Banda Aceh – Seruan untuk menjadikan Bank Aceh Syariah sebagai bank daerah terbaik di tingkat nasional kembali disuarakan oleh Pemerintah A...
Banda Aceh – Seruan untuk menjadikan Bank Aceh Syariah sebagai bank daerah terbaik di tingkat nasional kembali disuarakan oleh Pemerintah Aceh. Hal ini disampaikan langsung oleh Pelaksana Tugas Sekretaris Daerah Aceh, M. Nasir, saat memimpin peringatan Hari Ulang Tahun (HUT) ke-52 Bank Aceh di Lapangan Pusdiklat UMKM, Rabu (6/8/2025).
Dalam sambutannya, M. Nasir menegaskan pentingnya transformasi Bank Aceh menjadi lembaga keuangan daerah yang mampu bersaing di level nasional, khususnya dalam ekosistem perbankan syariah.
"Bank Aceh harus mampu tampil sebagai bank syariah daerah terdepan di Indonesia," ujar Nasir dengan penuh semangat.
Ia menggarisbawahi peran penting Qanun Lembaga Keuangan Syariah (LKS) sebagai landasan kuat pertumbuhan Bank Aceh. Namun, untuk menjawab tantangan investasi yang semakin meningkat di Aceh, Nasir menilai perlu ada langkah strategis agar Bank Aceh memperoleh status bank devisa.
"Kita tidak ingin peluang investasi terhambat karena bank kita belum memiliki kapasitas sebagai bank devisa.
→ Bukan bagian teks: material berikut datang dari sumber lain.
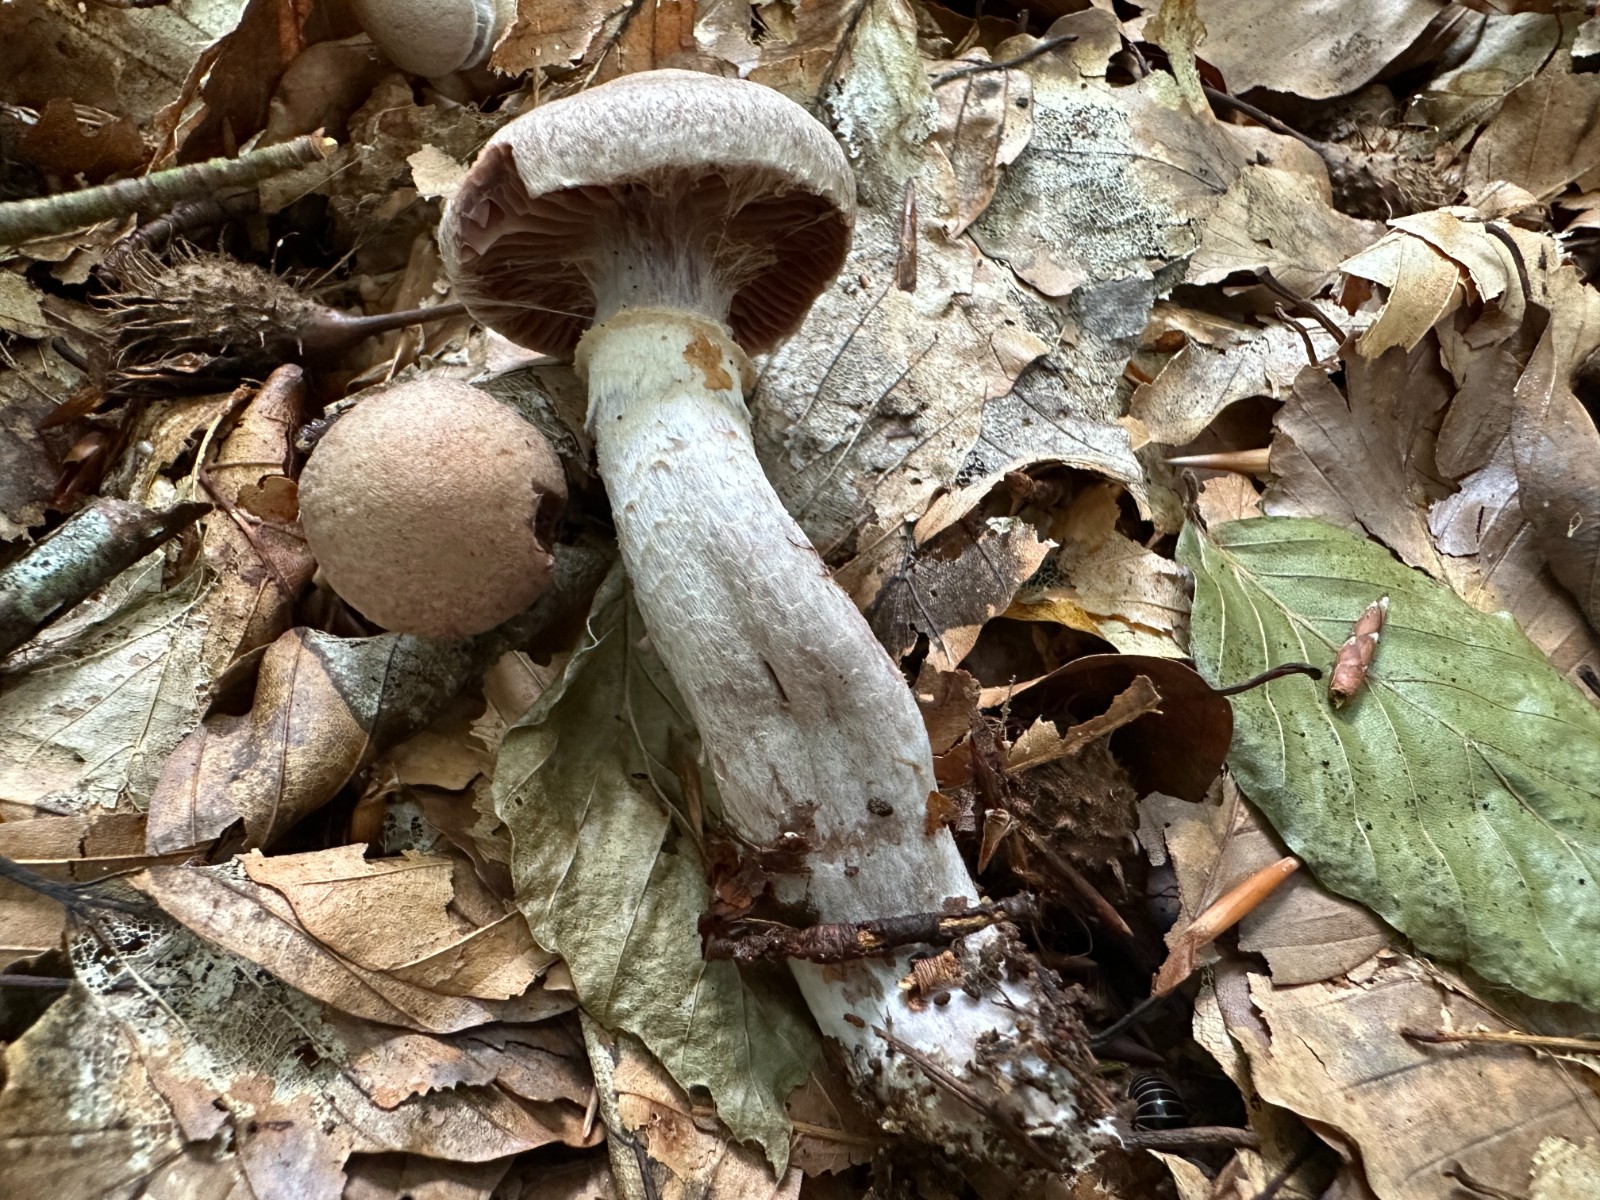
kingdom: Fungi
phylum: Basidiomycota
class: Agaricomycetes
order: Agaricales
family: Cortinariaceae
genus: Cortinarius
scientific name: Cortinarius torvus
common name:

Transaksi keuangan para investor harus bisa dilayani oleh Bank Aceh," tegasnya.
Nasir turut menyampaikan capaian Bank Aceh hingga pertengahan 2025. Dengan total aset mencapai Rp29,8 triliun, Dana Pihak Ketiga sebesar Rp25,1 triliun, serta realisasi pembiayaan mencapai Rp20,6 triliun, Bank Aceh menunjukkan tren pertumbuhan yang positif. Bahkan, laba bersih per Juni 2025 tercatat melonjak menjadi Rp257,7 miliar.
Tak hanya unggul dalam aspek finansial, Bank Aceh juga menunjukkan performa membanggakan di sektor non-keuangan. Sepanjang tahun lalu, bank ini mengoleksi 17 penghargaan nasional, termasuk dari KPK, BPKH, hingga capaian opini Wajar Tanpa Pengecualian (WTP).
Pada 2025, Bank Aceh kembali mencatat prestasi lewat penghargaan dari The Aceh Post Award sebagai Bank Pendorong UMKM Daerah.
Menurut Nasir, kemajuan Bank Aceh tidak lepas dari dukungan penuh pemegang saham, karyawan, serta para mitra yang konsisten berkontribusi dalam pengembangan bank ini.
"Bank Aceh adalah milik seluruh rakyat Aceh. Ia hadir sebagai mitra strategis bagi petani, pelaku UMKM, nelayan, dan seluruh elemen masyarakat yang ingin tumbuh bersama," tutup Nasir seraya menyampaikan apresiasi kepada seluruh jajaran Bank Aceh atas kerja keras yang telah dilakukan.